Cepheids, a particular kind of stars, may actually be closer to us than we thought. They are, among others, used as ‘standard candles’: they help us measure cosmic distances, because of a well-defined relationship between their variable luminosity and pulsation period. This is described by the Leavitt Law, named after Henrietta Leavitt, who discovered that the brighter the star, the slower its brightness varies. Cepheids, also present in other galaxies, allowed to measure the distances of these galaxies. Recent observations by NASA’s Spitzer Space Telescope of unexpected properties of cepheids indicate that these distance estimates might not be as reliable as we thought.
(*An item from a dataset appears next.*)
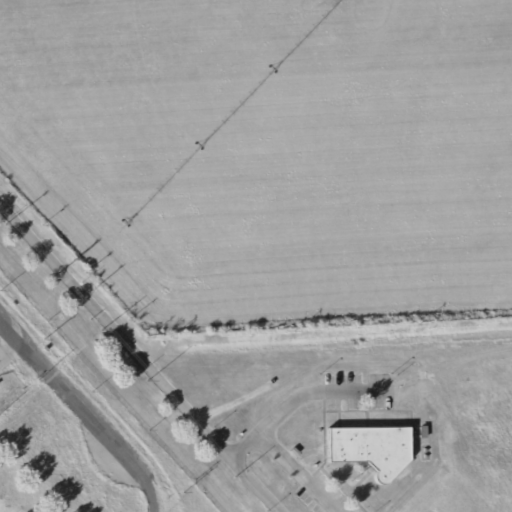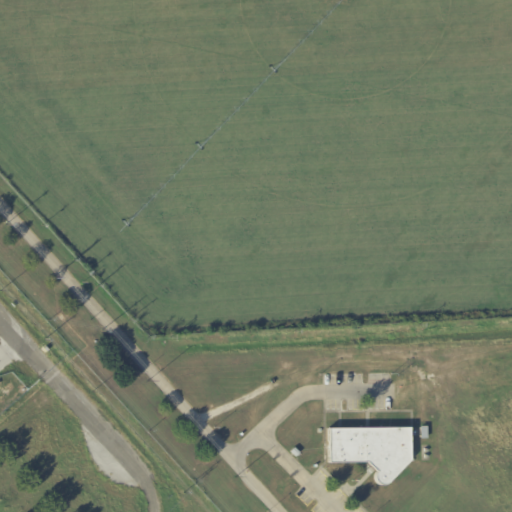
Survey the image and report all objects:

Massimo Marengo of Iowa State University in Ames and his colleagues, using the infrared cameras of Spitzer, discovered a nebula of gas and dust surrounding Delta Cephei (which gave its name to the cepheid class), with a bow shock in the direction of the star’s motion. According to their calculations, the star must then be losing mass at an enormous rate (2000 tons per second). Theoretical models have always given higher masses for cepheids than observed; if all cepheids experience mass loss, this difference might finally be explained.
On the other hand, as Marengo explains, these nebulae may absorb light, making cepheids appear dimmer than they really are, and thus be closer than they appear. Future observations should allow much more precise measurements.
Cepheids are also a means by which the Hubble Constant can be established: resolving the discrepancy previously mentioned might help calculating a better value of the constant, and better constrain the cosmological parameters of the Universe.